Thumper

Thumper

A lot of the weight behind the whole "games as art" movement comes from the medium's ability to tell a story or put one in the shoes of a character and their experiences. Then there are games like Thumper that get your heart pounding and fingers racing powered only by sheer visual and sonic muscle.

Thumper puts you at the controls of a cosmic beetle racing down a track, navigating hazards by timing button presses and directional holds. Mechanically, the game couldn't be simpler. Directional commands and a single button are the only controls. This simplicity should not be mistaken for any lack of challenge though. Over the course of nine stages, new mechanics are introduced, the pace picks up, and before you know it the goal shifts from perfect execution to just surviving. Thankfully the game wastes no time throwing you right back in after a failed attempt. This keeps the pace going in such a way that helps stave off frustration much like other challenging, yet rewarding games like Super Meat Boy.

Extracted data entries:
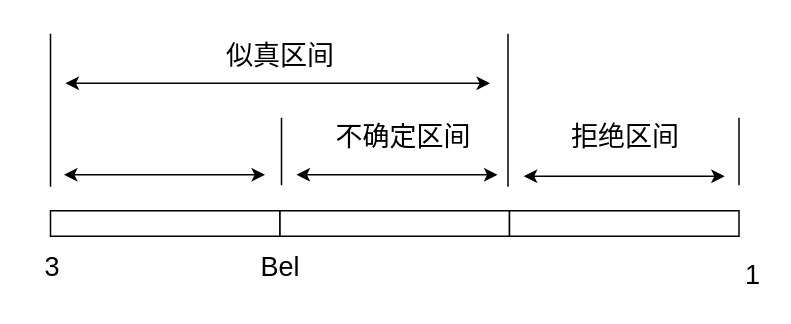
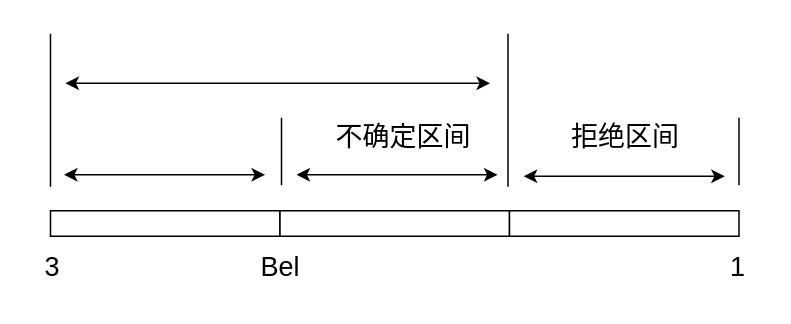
  <mxCell id="0" />
  <mxCell id="1" parent="0" />
  <mxCell id="2" value="" style="endArrow=classic;startArrow=classic;html=1;rounded=0;" edge="1" parent="1"><mxGeometry width="50" height="50" relative="1" as="geometry"><mxPoint x="42" y="116" as="sourcePoint" /><mxPoint x="176" y="116" as="targetPoint" /></mxGeometry></mxCell>
  <mxCell id="3" value="" style="endArrow=none;html=1;rounded=0;" edge="1" parent="1"><mxGeometry width="50" height="50" relative="1" as="geometry"><mxPoint x="33" y="124" as="sourcePoint" /><mxPoint x="33" y="22" as="targetPoint" /></mxGeometry></mxCell>
  <mxCell id="4" value="" style="endArrow=none;html=1;rounded=0;" edge="1" parent="1"><mxGeometry width="50" height="50" relative="1" as="geometry"><mxPoint x="187" y="123" as="sourcePoint" /><mxPoint x="187" y="78" as="targetPoint" /></mxGeometry></mxCell>
  <mxCell id="5" value="" style="endArrow=none;html=1;rounded=0;" edge="1" parent="1"><mxGeometry width="50" height="50" relative="1" as="geometry"><mxPoint x="338" y="124" as="sourcePoint" /><mxPoint x="338" y="22" as="targetPoint" /></mxGeometry></mxCell>
  <mxCell id="6" value="" style="endArrow=classic;startArrow=classic;html=1;rounded=0;" edge="1" parent="1"><mxGeometry width="50" height="50" relative="1" as="geometry"><mxPoint x="197" y="116" as="sourcePoint" /><mxPoint x="331" y="116" as="targetPoint" /></mxGeometry></mxCell>
  <mxCell id="7" value="&lt;font style=&quot;font-size: 18px;&quot;&gt;不确定区间&lt;/font&gt;" style="text;html=1;align=center;verticalAlign=middle;resizable=0;points=[];autosize=1;strokeColor=none;fillColor=none;" vertex="1" parent="1"><mxGeometry x="214" y="74" width="108" height="33" as="geometry" /></mxCell>
  <mxCell id="8" value="" style="endArrow=classic;startArrow=classic;html=1;rounded=0;" edge="1" parent="1"><mxGeometry width="50" height="50" relative="1" as="geometry"><mxPoint x="43" y="55" as="sourcePoint" /><mxPoint x="326" y="55" as="targetPoint" /></mxGeometry></mxCell>
- <mxCell id="9" value="&lt;font style=&quot;font-size: 18px;&quot;&gt;似真区间&lt;/font&gt;" style="text;html=1;align=center;verticalAlign=middle;resizable=0;points=[];autosize=1;strokeColor=none;fillColor=none;" vertex="1" parent="1"><mxGeometry x="141" y="20" width="90" height="33" as="geometry" /></mxCell>
  <mxCell id="10" value="" style="endArrow=none;html=1;rounded=0;" edge="1" parent="1"><mxGeometry width="50" height="50" relative="1" as="geometry"><mxPoint x="492" y="123" as="sourcePoint" /><mxPoint x="492" y="78" as="targetPoint" /></mxGeometry></mxCell>
  <mxCell id="11" value="" style="endArrow=classic;startArrow=classic;html=1;rounded=0;" edge="1" parent="1"><mxGeometry width="50" height="50" relative="1" as="geometry"><mxPoint x="348.5" y="117" as="sourcePoint" /><mxPoint x="482.5" y="117" as="targetPoint" /></mxGeometry></mxCell>
  <mxCell id="12" value="&lt;font style=&quot;font-size: 18px;&quot;&gt;拒绝区间&lt;/font&gt;" style="text;html=1;align=center;verticalAlign=middle;resizable=0;points=[];autosize=1;strokeColor=none;fillColor=none;" vertex="1" parent="1"><mxGeometry x="370.5" y="74" width="90" height="33" as="geometry" /></mxCell>
  <mxCell id="13" value="" style="rounded=0;whiteSpace=wrap;html=1;" vertex="1" parent="1"><mxGeometry x="33" y="140" width="153" height="17" as="geometry" /></mxCell>
  <mxCell id="14" value="" style="rounded=0;whiteSpace=wrap;html=1;" vertex="1" parent="1"><mxGeometry x="186" y="140" width="153" height="17" as="geometry" /></mxCell>
  <mxCell id="15" value="" style="rounded=0;whiteSpace=wrap;html=1;" vertex="1" parent="1"><mxGeometry x="339" y="140" width="153" height="17" as="geometry" /></mxCell>
  <mxCell id="16" value="&lt;span style=&quot;font-size: 18px;&quot;&gt;3&lt;/span&gt;" style="text;html=1;align=center;verticalAlign=middle;resizable=0;points=[];autosize=1;strokeColor=none;fillColor=none;" vertex="1" parent="1"><mxGeometry x="20" y="161" width="28" height="33" as="geometry" /></mxCell>
- <mxCell id="17" value="&lt;span style=&quot;font-size: 18px;&quot;&gt;1&lt;/span&gt;" style="text;html=1;align=center;verticalAlign=middle;resizable=0;points=[];autosize=1;strokeColor=none;fillColor=none;" vertex="1" parent="1"><mxGeometry x="487" y="166" width="28" height="33" as="geometry" /></mxCell>
+ <mxCell id="17" value="&lt;span style=&quot;font-size: 18px;&quot;&gt;1&lt;/span&gt;" style="text;html=1;align=center;verticalAlign=middle;resizable=0;points=[];autosize=1;strokeColor=none;fillColor=none;" vertex="1" parent="1"><mxGeometry x="477" y="161" width="28" height="33" as="geometry" /></mxCell>
  <mxCell id="18" value="&lt;span style=&quot;font-size: 18px;&quot;&gt;Bel&lt;/span&gt;" style="text;html=1;align=center;verticalAlign=middle;resizable=0;points=[];autosize=1;strokeColor=none;fillColor=none;" vertex="1" parent="1"><mxGeometry x="164" y="161" width="44" height="33" as="geometry" /></mxCell>
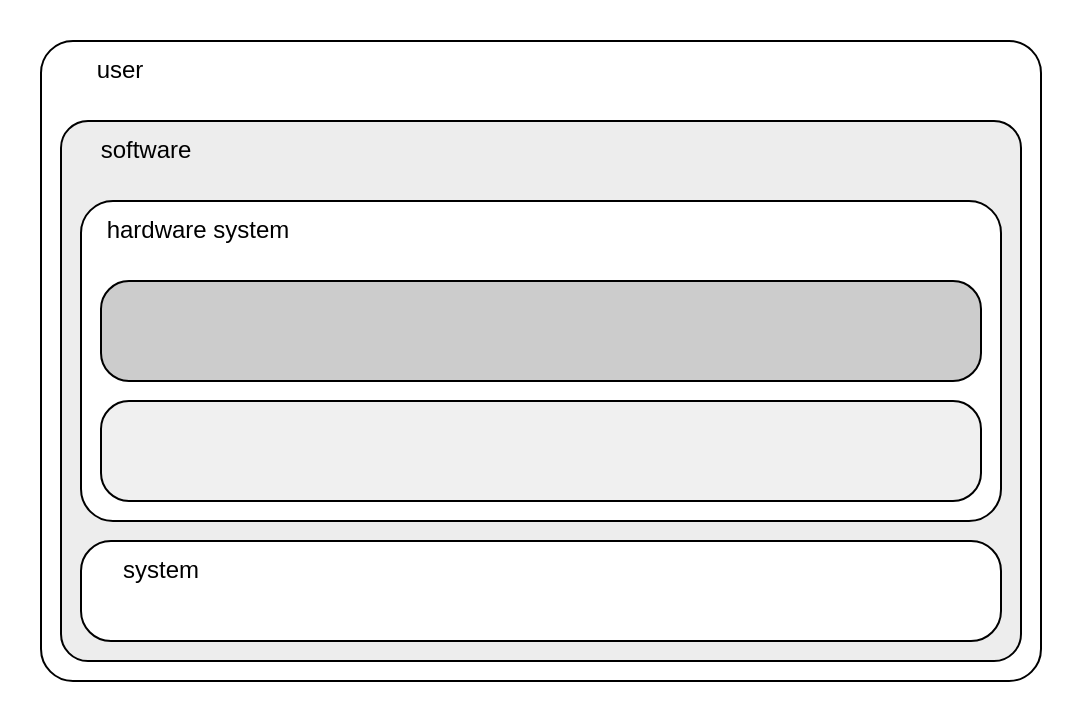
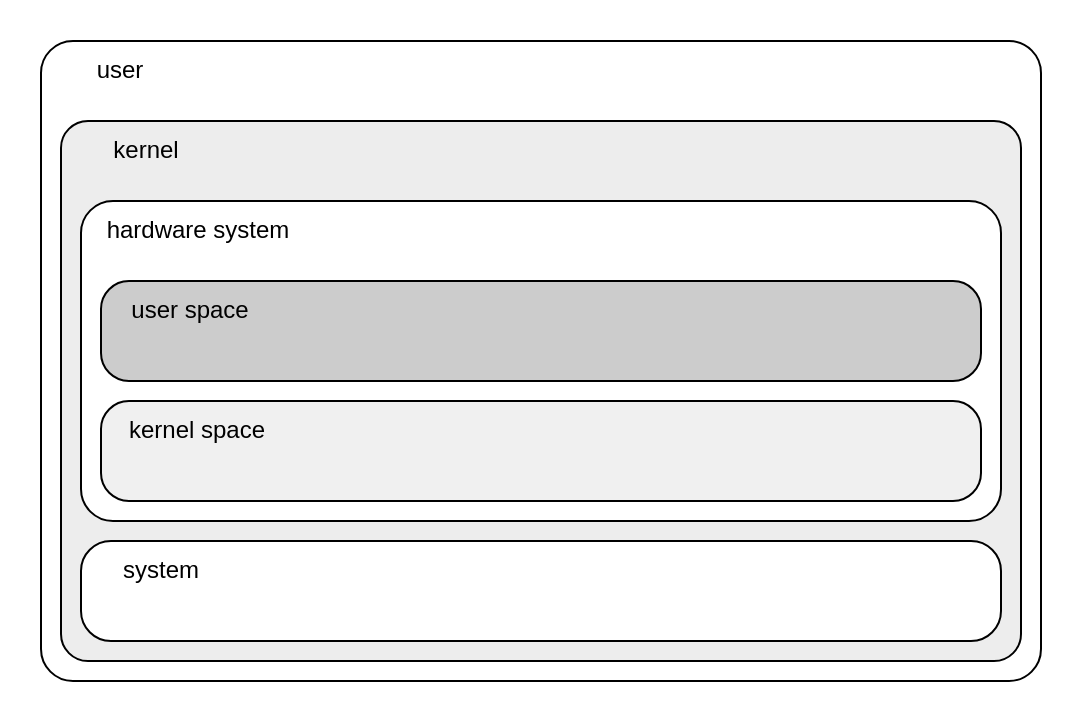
  <mxCell id="0" />
  <mxCell id="1" parent="0" />
  <mxCell id="2" value="" style="rounded=1;whiteSpace=wrap;html=1;arcSize=5;imageHeight=24;" parent="1" vertex="1"><mxGeometry x="20" y="20" width="500" height="320" as="geometry" /></mxCell>
  <mxCell id="3" value="" style="rounded=1;whiteSpace=wrap;html=1;arcSize=5;fillColor=#EDEDED;" parent="1" vertex="1"><mxGeometry x="30" y="60" width="480" height="270" as="geometry" /></mxCell>
  <mxCell id="4" value="" style="rounded=1;whiteSpace=wrap;html=1;arcSize=10;" parent="1" vertex="1"><mxGeometry x="40" y="100" width="460" height="160" as="geometry" /></mxCell>
  <mxCell id="5" value="" style="rounded=1;whiteSpace=wrap;html=1;arcSize=28;fillColor=#CCCCCC;" parent="1" vertex="1"><mxGeometry x="50" y="140" width="440" height="50" as="geometry" /></mxCell>
  <mxCell id="6" value="" style="rounded=1;whiteSpace=wrap;html=1;arcSize=30;imageHeight=24;" parent="1" vertex="1"><mxGeometry x="40" y="270" width="460" height="50" as="geometry" /></mxCell>
  <mxCell id="7" value="" style="rounded=1;whiteSpace=wrap;html=1;arcSize=28;imageHeight=24;fillColor=#F0F0F0;" parent="1" vertex="1"><mxGeometry x="50" y="200" width="440" height="50" as="geometry" /></mxCell>
- <mxCell id="9" value="software" style="text;html=1;strokeColor=none;fillColor=none;align=center;verticalAlign=middle;whiteSpace=wrap;rounded=0;" parent="1" vertex="1"><mxGeometry x="42.5" y="60" width="60" height="30" as="geometry" /></mxCell>
+ <mxCell id="8" value="kernel space" style="text;html=1;strokeColor=none;fillColor=none;align=center;verticalAlign=middle;whiteSpace=wrap;rounded=0;" parent="1" vertex="1"><mxGeometry x="56.25" y="200" width="85" height="30" as="geometry" /></mxCell>
+ <mxCell id="9" value="kernel" style="text;html=1;strokeColor=none;fillColor=none;align=center;verticalAlign=middle;whiteSpace=wrap;rounded=0;" parent="1" vertex="1"><mxGeometry x="42.5" y="60" width="60" height="30" as="geometry" /></mxCell>
  <mxCell id="10" value="user" style="text;html=1;strokeColor=none;fillColor=none;align=center;verticalAlign=middle;whiteSpace=wrap;rounded=0;" parent="1" vertex="1"><mxGeometry x="30" y="20" width="60" height="30" as="geometry" /></mxCell>
  <mxCell id="11" value="system" style="text;html=1;strokeColor=none;fillColor=none;align=center;verticalAlign=middle;whiteSpace=wrap;rounded=0;" parent="1" vertex="1"><mxGeometry x="42.5" y="270" width="75" height="30" as="geometry" /></mxCell>
+ <mxCell id="12" value="user space" style="text;html=1;strokeColor=none;fillColor=none;align=center;verticalAlign=middle;whiteSpace=wrap;rounded=0;" parent="1" vertex="1"><mxGeometry x="56.25" y="140" width="77.5" height="30" as="geometry" /></mxCell>
  <mxCell id="13" value="hardware system" style="text;html=1;strokeColor=none;fillColor=none;align=center;verticalAlign=middle;whiteSpace=wrap;rounded=0;" parent="1" vertex="1"><mxGeometry x="43.75" y="100" width="110" height="30" as="geometry" /></mxCell>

**Required task**
Resume the Thumper review, picking up right after its closing sentence about Super Meat Boy.

**Answer to this problem**
Each stage consists of progressively more difficult sections, usually centered around a new mechanic, and intermittent boss fights where short sequences have to be executed flawlessly to progress. The stages I played seemed to de-emphasize simple memorization, rather success comes from getting in sync with the music while simultaneously plotting a course based on what's ahead. The overall result feels more like piloting a vehicle through hostile territory rather than microsecond precise input or merely reciting a sequence.

Also there's voodoo space monsters.

Also there's voodoo space monsters.

The colorful yet ominous visuals evoke a sense of classic 80s and 70s arcade games like Tempest or Centipede. While the cosmic beetle navigates twists and turns, the visuals surrounding the tracks and the drum and bass heavy music all add to the sensation of speed bordering on recklessness. Think F-Zero with a Lovecraftian tone. This is the sort of game which after ten minutes of play, you find yourself slamming in each button input with a greater sense of emphasis. The game has VR support, but it is hardly necessary to get sucked in.

There's really not too much else to be said about this game. For hardcore rhythm veterans, there's a Play+ mode that becomes even faster and less forgiving. A quick, simple, and intense gaming experiences is just a beetle ride away.

Available on PSN and Steam.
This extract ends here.